The Florida baseball team had given up a late lead, but Heyman would now walk to the plate with the game knotted at five and the bases loaded. The weight of the game and, potentially, his team’s season weighed on him.

“At the beginning, I was shaking a little bit,” Heyman told Gators Online in the clubhouse after the game. “I was trying to take deep breaths.”

How did they get here?

It started with a BT Riopelle solo home run in the bottom of the eighth inning. The 24-year-old catcher was 2-3 on the night but his last hit would bring the Gators to within one. Virginia would extend its lead back to two with an insurance run in the top of the ninth.

The stage for a thrilling comeback was now set.

Ty Evans gets the Gators going

Ty Evans started the season as the everyday right fielder. He entered a slump when the Gators hit conference play and had played in just three games since May 5. He got the nod in the sixth inning to start getting loose.

“I got to get some swings in the cages and move my legs around,” he said. “I had a little time.”

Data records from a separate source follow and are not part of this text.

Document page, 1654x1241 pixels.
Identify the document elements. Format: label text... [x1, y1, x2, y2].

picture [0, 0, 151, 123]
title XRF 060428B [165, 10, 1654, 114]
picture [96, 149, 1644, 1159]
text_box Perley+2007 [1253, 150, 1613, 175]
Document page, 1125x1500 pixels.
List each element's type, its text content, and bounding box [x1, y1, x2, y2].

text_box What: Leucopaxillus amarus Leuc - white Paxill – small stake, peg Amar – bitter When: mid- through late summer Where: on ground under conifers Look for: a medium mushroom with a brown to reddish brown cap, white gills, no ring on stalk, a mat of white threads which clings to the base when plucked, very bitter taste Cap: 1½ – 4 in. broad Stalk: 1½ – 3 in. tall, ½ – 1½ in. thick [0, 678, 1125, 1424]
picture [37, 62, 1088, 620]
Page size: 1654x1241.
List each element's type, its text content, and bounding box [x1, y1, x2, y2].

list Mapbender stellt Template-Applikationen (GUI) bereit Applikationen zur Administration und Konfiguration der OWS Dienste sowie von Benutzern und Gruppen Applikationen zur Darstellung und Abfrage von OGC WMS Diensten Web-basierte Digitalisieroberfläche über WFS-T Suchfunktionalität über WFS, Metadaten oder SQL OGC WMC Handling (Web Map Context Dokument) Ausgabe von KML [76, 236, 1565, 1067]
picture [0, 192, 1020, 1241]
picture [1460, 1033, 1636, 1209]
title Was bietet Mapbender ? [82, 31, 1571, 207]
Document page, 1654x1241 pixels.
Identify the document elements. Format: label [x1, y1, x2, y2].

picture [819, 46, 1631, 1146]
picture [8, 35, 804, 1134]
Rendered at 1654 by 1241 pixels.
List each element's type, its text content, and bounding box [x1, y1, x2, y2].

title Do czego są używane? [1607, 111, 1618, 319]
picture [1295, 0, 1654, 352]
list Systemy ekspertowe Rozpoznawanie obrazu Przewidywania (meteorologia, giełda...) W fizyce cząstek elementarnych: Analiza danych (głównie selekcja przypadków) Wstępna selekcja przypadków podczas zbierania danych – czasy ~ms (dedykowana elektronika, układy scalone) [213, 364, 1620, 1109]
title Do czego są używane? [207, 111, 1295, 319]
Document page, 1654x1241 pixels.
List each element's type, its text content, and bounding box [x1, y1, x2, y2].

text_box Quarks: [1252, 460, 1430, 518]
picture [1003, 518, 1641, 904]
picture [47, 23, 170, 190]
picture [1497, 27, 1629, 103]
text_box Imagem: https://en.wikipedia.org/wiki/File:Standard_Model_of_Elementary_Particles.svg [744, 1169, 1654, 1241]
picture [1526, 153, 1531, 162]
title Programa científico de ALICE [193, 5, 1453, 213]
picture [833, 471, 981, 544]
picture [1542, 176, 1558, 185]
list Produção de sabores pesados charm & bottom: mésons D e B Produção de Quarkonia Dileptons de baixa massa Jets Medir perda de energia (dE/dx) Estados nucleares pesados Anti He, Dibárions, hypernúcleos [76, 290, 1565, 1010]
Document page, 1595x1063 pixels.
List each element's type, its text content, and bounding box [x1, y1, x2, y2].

Evans doubled in his first at-bat and would lead off the bottom of the ninth inning. With his team trailing by two runs, his run didn’t mean much at the time.

“Honestly there, we’re down two runs. I’m really just trying to put an at-bat to get on base,” Evans said. “I’m not worrying about myself, just worrying about the guys. We had the top of the lineup coming up, who are fantastic at the plate. I was just trying to get on base there.” 

Evans didn’t get on base, he touched them all though.

Evans tagged a ball 418 feet that found a lucky fan with a glove above the left field bullpen. 

That’ll do. 

“I don’t think I’ve landed yet, still. It was amazing. It’s everything you could possibly dream of as a kid.”

Wyatt Langford’s record blast for the Florida baseball team

Evans’ homer closed the gap but a Cade Kurland strikeout meant Florida had just two outs to work with. In a lineup full of guys who can turn baseballs into violent projectiles, there may not be a single other player Florida would want in the box other than Wyatt Langford.

“Going up to the plate I was thinking the same thing I always do,” Langford said. “I was going up there to compete and get on base and pass the torch for the next man to eventually lead us to winning the game.”

Langford watched a ball. The next offering was just 82 miles an hour but left Langford’s bat at 112 miles an hour. It rocketed into the night sky, clearing even the farthest bleachers outside of left field. The estimated 456-feet makes it the longest home run in the history of the College World Series.

More importantly, the game was now tied.

Heyman delivers

Jac Caglianone singled, Josh Rivera, walked, and BT Riopelle happily wore a pitch to load the bases. Without much depth left in the bullpen, the Virginia Cavaliers turned to Jay Woolfolk, who also plays quarterback for the football team.

Woolfolk has electric stuff but he’s struggled with his command, walking 20 batters over 33 innings on the season. That played into Heyman’s advantage when the right-hander’s first two offerings failed to find the strike zone.

With the game tied and a 2-0 count, Woolfolk had to throw a strike.

“It was pretty much, a 2-0 count,” Heyman told Gators Online. “I know he has to throw me something across the plate, he didn’t want to go down 3-0 and walk in a run. I was sitting heater.”

The heater came. Heyman ambushed it and lined a ball into center field that would be caught but wouldn’t matter. It was far enough to plate Caglianone, to give the Gators a 6-5, comeback win, their 21st of the season.

“It’s just embedded in us. It’s been drilled to us or preached to us since the first day we got on campus with the group of guys that we have this year, that we’re always bringing the attack to our opponent,” Riopelle said after the game. “We don’t let the opponent dictate the pace of the game or the way we play or whatnot, we dictate that.”

Friday night, as they’ve done 51 times this season, the Florida baseball team dictated the outcome to their opponent.